**Information supplied:**
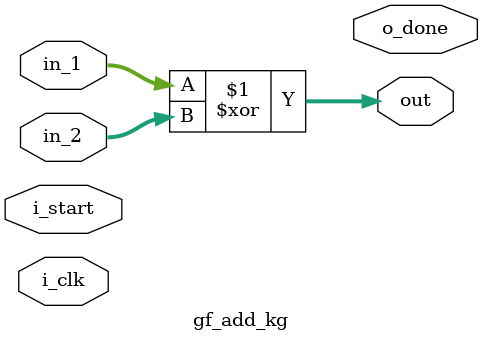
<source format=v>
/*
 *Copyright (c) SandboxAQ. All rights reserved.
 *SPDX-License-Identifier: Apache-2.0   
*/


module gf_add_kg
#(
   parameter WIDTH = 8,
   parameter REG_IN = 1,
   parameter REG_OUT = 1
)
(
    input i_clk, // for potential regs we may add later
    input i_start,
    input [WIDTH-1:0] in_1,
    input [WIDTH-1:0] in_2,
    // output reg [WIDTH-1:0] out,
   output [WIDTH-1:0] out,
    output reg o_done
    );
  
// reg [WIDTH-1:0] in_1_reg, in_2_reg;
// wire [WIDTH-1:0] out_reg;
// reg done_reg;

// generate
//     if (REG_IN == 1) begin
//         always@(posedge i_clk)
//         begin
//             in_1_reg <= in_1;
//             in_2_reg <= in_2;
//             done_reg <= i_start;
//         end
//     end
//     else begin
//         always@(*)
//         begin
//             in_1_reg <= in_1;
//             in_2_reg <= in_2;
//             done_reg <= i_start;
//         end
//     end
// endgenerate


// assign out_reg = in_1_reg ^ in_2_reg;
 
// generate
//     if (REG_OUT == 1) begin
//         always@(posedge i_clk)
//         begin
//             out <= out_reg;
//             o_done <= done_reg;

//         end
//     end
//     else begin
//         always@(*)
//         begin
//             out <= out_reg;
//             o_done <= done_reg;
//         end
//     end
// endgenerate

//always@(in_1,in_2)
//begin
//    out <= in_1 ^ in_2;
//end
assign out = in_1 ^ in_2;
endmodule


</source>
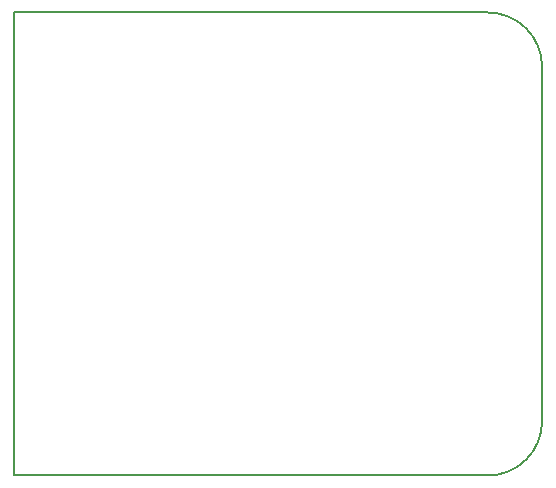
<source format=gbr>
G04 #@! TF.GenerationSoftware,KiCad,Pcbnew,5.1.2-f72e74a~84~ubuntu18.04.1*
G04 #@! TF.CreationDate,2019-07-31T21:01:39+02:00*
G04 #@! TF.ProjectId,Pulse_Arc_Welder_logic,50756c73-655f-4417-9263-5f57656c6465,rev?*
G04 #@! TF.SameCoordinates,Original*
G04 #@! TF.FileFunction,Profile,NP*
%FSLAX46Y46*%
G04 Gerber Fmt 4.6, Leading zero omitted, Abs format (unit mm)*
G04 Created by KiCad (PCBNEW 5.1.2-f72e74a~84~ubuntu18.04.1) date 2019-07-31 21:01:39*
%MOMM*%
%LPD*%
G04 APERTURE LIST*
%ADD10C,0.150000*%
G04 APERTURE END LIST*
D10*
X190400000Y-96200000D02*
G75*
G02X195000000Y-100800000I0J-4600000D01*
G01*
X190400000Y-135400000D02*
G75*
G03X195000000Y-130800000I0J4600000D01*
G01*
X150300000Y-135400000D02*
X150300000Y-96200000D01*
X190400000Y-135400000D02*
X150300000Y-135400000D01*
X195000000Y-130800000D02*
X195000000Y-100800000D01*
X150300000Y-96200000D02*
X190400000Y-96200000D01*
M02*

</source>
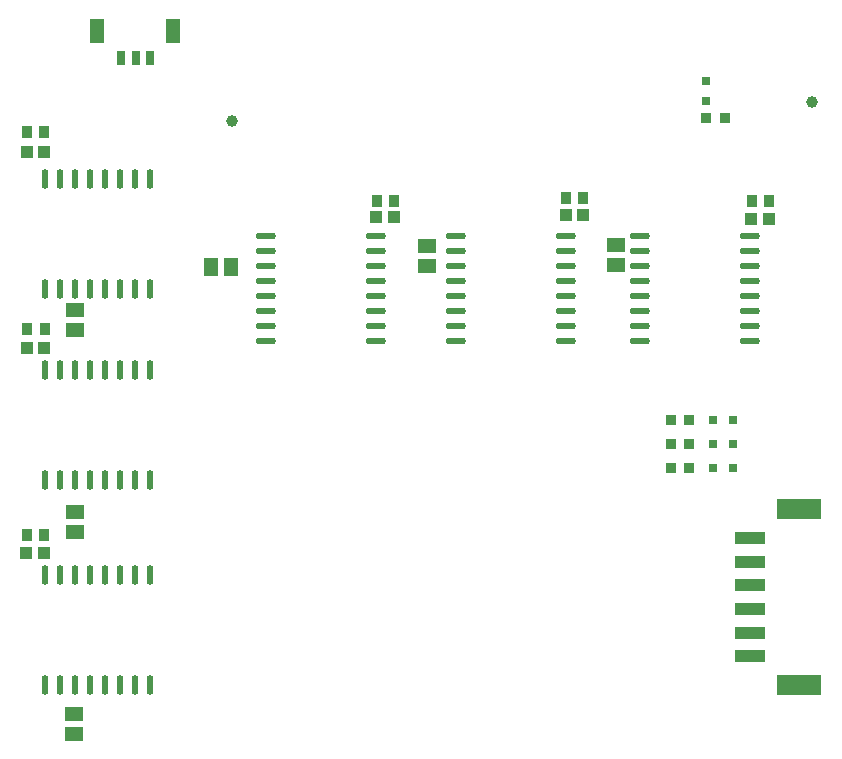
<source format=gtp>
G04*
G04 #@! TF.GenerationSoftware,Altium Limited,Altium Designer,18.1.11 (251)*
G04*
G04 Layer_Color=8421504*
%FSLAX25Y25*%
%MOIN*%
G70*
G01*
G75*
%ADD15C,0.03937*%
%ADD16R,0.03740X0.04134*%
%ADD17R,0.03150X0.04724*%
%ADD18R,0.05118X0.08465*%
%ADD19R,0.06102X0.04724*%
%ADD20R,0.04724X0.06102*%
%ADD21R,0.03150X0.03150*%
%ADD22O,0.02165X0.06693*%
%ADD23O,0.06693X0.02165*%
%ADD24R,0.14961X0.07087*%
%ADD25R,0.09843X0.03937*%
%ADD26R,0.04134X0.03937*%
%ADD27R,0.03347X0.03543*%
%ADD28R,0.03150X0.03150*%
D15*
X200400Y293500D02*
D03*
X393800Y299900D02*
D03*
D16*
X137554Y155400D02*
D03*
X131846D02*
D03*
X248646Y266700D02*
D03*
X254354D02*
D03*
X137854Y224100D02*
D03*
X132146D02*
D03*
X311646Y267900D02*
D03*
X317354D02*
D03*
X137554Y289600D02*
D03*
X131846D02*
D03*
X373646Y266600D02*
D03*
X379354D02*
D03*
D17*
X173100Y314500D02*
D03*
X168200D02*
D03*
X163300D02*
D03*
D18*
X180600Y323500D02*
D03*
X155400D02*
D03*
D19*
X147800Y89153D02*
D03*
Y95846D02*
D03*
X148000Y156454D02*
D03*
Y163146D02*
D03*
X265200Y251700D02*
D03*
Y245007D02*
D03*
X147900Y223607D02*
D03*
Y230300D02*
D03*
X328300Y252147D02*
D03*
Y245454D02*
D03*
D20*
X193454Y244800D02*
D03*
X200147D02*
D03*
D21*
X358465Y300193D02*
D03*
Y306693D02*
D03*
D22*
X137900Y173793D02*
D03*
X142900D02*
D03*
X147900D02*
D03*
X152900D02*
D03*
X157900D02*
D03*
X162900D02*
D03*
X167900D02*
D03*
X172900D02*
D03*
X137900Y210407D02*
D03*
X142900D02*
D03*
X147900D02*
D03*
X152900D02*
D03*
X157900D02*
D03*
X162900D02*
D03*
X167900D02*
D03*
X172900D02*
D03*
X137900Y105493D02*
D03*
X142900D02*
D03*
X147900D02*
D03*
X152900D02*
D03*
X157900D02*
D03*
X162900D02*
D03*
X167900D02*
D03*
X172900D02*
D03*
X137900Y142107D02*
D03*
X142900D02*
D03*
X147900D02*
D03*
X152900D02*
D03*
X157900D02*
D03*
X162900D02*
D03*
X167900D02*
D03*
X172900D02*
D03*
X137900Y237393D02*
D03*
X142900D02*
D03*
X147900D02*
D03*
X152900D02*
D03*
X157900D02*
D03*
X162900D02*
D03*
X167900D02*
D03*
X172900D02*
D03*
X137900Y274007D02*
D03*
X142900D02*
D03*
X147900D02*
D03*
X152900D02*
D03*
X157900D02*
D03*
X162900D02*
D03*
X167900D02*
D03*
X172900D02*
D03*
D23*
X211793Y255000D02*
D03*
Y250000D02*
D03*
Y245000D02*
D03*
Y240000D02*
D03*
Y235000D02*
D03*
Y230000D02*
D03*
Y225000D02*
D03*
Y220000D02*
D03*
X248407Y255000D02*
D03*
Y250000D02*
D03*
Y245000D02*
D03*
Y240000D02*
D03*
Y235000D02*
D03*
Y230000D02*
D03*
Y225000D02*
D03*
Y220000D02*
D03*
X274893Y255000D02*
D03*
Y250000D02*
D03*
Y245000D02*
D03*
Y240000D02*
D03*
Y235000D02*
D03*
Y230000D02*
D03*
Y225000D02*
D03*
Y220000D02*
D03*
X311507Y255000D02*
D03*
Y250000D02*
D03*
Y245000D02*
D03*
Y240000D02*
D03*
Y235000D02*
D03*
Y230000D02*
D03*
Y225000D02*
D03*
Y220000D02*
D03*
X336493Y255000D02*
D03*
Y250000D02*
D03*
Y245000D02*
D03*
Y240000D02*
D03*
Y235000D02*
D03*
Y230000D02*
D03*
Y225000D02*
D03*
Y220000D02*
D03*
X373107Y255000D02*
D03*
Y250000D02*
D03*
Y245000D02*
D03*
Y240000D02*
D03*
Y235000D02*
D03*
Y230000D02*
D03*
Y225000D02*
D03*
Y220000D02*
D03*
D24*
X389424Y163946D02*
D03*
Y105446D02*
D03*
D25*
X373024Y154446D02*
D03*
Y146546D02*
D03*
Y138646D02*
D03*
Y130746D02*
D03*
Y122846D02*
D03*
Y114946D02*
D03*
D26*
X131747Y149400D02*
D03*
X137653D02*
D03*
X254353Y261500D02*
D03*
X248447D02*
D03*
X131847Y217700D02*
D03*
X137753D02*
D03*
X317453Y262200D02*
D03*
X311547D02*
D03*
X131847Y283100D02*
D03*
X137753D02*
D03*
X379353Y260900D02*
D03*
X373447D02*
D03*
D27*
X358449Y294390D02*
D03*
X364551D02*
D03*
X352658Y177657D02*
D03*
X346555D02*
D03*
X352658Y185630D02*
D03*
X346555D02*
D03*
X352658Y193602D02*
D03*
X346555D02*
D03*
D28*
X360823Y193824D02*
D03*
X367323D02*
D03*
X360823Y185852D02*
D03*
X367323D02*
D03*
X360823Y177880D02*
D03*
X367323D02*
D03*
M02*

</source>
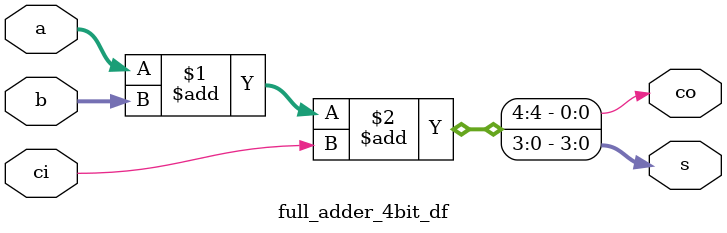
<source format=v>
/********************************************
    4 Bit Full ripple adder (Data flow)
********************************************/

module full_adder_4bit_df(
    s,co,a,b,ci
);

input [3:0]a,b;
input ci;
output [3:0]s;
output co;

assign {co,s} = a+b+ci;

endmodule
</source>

**Request:**
Whenever a line above has the word "KiCad" in it, copy that line.

**Solution to this exercise:**
G04 #@! TF.GenerationSoftware,KiCad,Pcbnew,5.1.2-f72e74a~84~ubuntu18.04.1*
G04 Created by KiCad (PCBNEW 5.1.2-f72e74a~84~ubuntu18.04.1) date 2019-07-31 21:01:39*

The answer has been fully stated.